Zinc adsorption and desorption characteristics in root cell wall involving zinc hyperaccumulation in Sedum alfredii Hance.

Radiotracer techniques were employed to characterize (65)Zn adsorption and desorption in root-cell-wall of hyperaccumulating ecotype (HE) and non-hyperaccumulating ecotype (NHE) species of Sedum alfredii Hance. The results indicated that at the end of a 30 min short time radioisotope loading period, comparable amounts of (65)Zn were accumulated in the roots of the two ecotypes Sedum alfredii, whereas 2.1-fold more (65)Zn remains in NHE root after 45-min desorption.

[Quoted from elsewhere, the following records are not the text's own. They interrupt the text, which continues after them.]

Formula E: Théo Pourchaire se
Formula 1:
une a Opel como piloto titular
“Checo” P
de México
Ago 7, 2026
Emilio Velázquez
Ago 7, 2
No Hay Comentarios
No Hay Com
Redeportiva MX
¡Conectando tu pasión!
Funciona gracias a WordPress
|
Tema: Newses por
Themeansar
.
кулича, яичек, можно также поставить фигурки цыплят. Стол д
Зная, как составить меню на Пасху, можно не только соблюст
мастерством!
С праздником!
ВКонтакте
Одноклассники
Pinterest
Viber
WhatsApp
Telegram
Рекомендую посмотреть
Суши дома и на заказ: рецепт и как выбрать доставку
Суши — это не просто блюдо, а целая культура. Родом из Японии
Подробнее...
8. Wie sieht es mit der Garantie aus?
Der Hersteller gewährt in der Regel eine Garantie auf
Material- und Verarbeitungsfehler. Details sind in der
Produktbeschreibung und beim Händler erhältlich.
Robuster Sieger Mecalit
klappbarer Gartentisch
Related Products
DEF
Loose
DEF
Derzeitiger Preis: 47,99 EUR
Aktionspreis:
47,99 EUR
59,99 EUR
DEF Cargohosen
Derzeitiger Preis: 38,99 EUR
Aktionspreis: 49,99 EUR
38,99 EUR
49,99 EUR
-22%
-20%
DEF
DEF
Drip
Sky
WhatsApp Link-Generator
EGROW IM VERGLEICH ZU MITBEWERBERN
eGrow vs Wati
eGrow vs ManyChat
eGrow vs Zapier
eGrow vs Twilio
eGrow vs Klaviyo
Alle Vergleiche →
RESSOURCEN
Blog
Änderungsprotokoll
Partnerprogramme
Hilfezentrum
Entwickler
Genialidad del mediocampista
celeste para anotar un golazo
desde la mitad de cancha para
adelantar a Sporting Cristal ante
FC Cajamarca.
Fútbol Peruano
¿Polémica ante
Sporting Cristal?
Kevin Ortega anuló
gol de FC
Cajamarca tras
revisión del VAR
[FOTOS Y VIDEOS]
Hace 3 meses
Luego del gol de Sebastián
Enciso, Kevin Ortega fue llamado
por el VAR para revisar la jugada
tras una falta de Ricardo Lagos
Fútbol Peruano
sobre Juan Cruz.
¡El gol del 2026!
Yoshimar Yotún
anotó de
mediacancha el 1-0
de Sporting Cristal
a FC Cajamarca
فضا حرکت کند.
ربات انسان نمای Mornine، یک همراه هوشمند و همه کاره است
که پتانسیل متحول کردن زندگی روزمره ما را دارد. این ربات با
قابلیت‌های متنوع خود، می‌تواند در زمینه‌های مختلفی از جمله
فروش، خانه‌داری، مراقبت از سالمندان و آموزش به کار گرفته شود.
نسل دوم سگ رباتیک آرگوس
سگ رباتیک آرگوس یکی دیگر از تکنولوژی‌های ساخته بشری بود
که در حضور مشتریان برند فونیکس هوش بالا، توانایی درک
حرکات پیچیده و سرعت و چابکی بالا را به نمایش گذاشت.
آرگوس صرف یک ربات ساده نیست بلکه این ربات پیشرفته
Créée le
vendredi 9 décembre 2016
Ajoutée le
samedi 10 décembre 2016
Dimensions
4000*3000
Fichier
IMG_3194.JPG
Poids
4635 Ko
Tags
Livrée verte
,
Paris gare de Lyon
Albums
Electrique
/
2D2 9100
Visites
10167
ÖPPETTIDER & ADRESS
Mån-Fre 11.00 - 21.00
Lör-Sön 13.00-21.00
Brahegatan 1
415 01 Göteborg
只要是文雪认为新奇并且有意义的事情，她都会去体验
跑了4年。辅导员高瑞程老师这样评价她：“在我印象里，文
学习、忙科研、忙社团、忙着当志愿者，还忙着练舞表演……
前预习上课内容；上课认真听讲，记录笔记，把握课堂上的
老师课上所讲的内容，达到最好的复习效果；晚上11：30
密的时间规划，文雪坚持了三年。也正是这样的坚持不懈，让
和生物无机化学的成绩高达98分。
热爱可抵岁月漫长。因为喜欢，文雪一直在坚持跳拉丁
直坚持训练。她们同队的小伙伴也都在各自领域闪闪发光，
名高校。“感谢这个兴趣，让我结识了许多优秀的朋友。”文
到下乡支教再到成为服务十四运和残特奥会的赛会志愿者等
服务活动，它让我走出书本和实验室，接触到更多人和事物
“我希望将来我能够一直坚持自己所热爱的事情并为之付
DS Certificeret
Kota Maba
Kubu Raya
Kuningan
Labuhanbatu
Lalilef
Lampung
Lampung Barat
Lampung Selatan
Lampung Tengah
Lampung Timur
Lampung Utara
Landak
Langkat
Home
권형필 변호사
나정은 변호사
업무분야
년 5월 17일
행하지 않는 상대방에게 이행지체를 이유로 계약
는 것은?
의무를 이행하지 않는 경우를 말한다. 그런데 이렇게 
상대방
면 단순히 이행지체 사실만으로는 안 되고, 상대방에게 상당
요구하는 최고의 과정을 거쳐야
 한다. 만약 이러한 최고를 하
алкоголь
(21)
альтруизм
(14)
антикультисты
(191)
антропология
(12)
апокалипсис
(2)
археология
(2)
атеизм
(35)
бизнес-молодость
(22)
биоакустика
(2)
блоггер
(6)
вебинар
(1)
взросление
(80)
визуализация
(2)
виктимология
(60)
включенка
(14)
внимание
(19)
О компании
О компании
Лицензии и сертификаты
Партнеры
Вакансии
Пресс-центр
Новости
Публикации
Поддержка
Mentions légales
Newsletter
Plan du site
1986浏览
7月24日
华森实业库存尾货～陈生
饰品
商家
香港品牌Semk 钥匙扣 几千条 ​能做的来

At the end of 60 min uptake period, no difference of (65)Zn accumulation was observed in undesorbed root-cell-wall of Sedum alfredii. However, 3.0-fold more (65)Zn accumulated in desorbed root-cell-wall of NHE. Zn(2+) binding in root-cell-wall preparations of NHE was greater than that in HE under high Zn(2+) concentration. All these results suggested that root-cell-wall of the two ecotypes Sedum alfredii had the same ability to adsorb Zn(2+), whereas the desorption characteristics were different, and with most of (65)Zn binding on root of HE being available for loading into the xylem, as a result, more (65)Zn was translocated to the shoot.